Ad aggravare la percezione di disagio una crescita economica a due velocità che vede un Nord avanzare mentre il Sud inesorabilmente arranca. Ed è proprio lì, suggerisce il Silp, che lo Stato dovrebbe intervenire con più vigore, nelle sacche di marginalità dove è più semplice l’infiltrazione del malaffare. E l’attenzione, già in quegli anni, si concentra sulla ’ndrangheta che, come ricordava allora Claudio Giardullo, “è unanimemente considerata l’organizzazione meno visibile ma più strutturata e più diffusa, quella che conferma una crescente pericolosità criminale perché in grado di gestire con spiccata modernità il cambiamento, e di inquinare costantemente l’apparato dello Stato e degli Enti locali”.
Contro questa deriva cosa possono gli inquirenti e le Forze di polizia? Lo sguardo del Silp è negativo: “Se si vuole avere la meglio sullo strapotere mafioso, occorre un salto di qualità nelle pratiche di contrasto mentre invece la Dia è stata indebolita” con fondi sempre più ridotti al lumicino. Allora la proposta del Sindacato Italiano Lavoratori di Polizia è quella di tornare a investire su questo importante strumento, mettendo sempre più in rete il bacino di informazioni, a livello nazionale e internazionale, per combattere la criminalità organizzata. Tutte proposte ragionevoli quelle di questa organizzazione che nasce in seno alla Cgil ma che si scontrano con un’esiguità di stanziamenti coi quali la Pubblica amministrazione continua a fare i conti tutt’oggi.

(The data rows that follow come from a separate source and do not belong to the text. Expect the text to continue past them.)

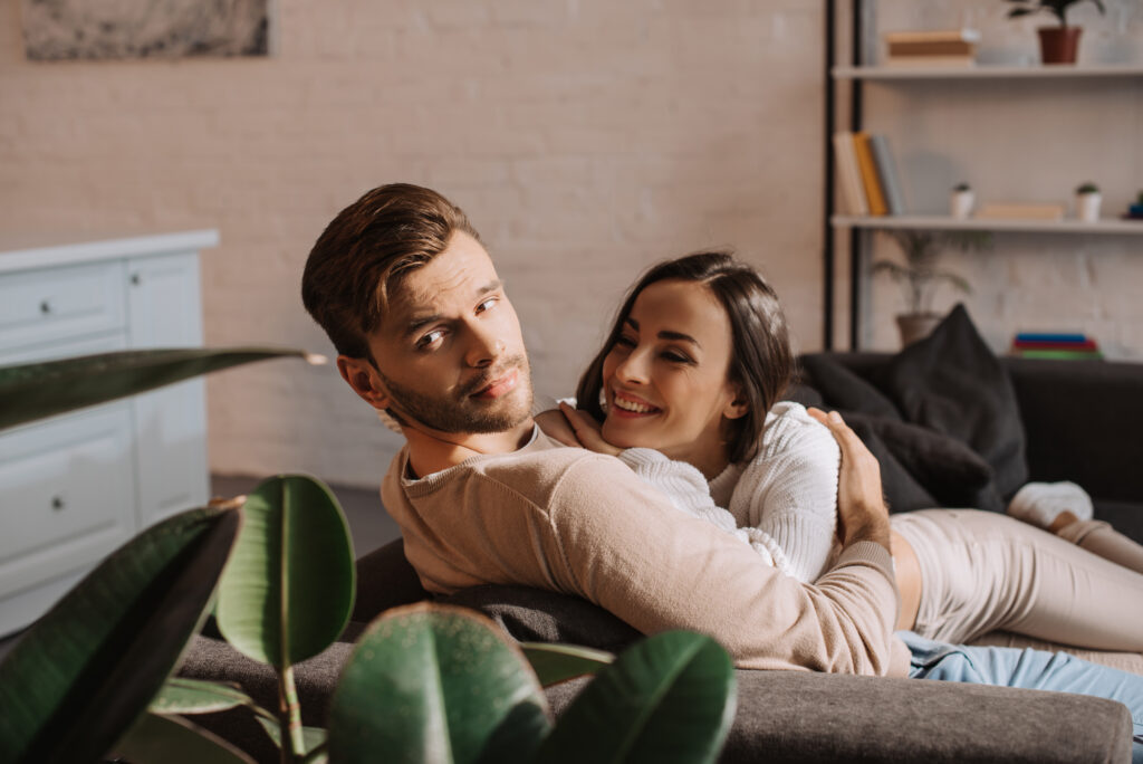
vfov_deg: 27.0
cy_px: 382
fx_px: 1588
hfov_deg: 39.6
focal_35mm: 50
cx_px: 572
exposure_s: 1/200
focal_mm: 50
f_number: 3.5
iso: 64
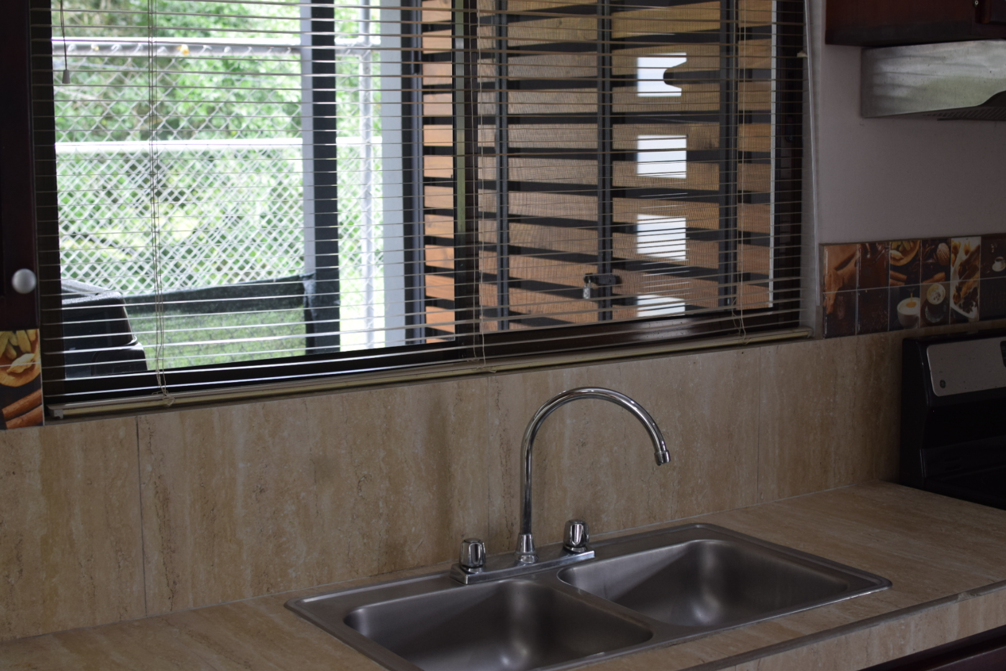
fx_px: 1467
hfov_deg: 37.9
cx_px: 503
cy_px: 336
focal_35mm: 52
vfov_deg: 25.8
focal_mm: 35
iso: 400
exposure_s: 1/80
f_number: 4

Così, al secondo congresso Silp si parla anche di criminalità diffusa e dell’utilità della Polizia di prossimità, ipotizzando la creazione di reti di intelligence transnazionali che abbiano lo scopo di una fruttuosa cooperazione. Ma non è tutto. Per progettare il futuro è fondamentale la consapevolezza del passato e anche in questo secondo appuntamento nazionale per il Silp è il momento di tornare a ribadire la priorità di temi come identità e diritti. Un’identità improntata all’etica della responsabilità abbinata alla tutela dei diritti del lavoratore della Polizia affinché sia nelle condizioni di poter svolgere adeguatamente il proprio lavoro. Perché è chiaro a questo sindacato che il compito da svolgere è complesso e che la strada affrontata, anche negli ultimi anni, non è delle più agevoli. E in quell’occasione si fa riferimento “alla ferita che si era aperta nella società col G8 di Genova” e l’impegno per tentare di rinsaldare il rapporto di fiducia tra società civile e Forze dell’ordine, tanto più che il confronto è un antidoto auspicabile contro quella che definiscono “qualsiasi separatezza dei Corpi dello Stato”.
Anche allora erano chiari gli obiettivi di questa sigla: la proiezione verso politiche di legalità, il riferimento alla cultura confederale e il lavoro in favore dei diritti degli occupati del Comparto. In sostanza, battaglie per la giustizia, battaglie di legalità, battaglie per un altro modello di società, sforzi - come suggerì Giardullo, segretario generale - “fondati sulla consapevolezza che la democrazia non è mai conquistata per sempre. Che è un bene deperibile e dunque, per vivere, ha bisogno di una manutenzione costante”.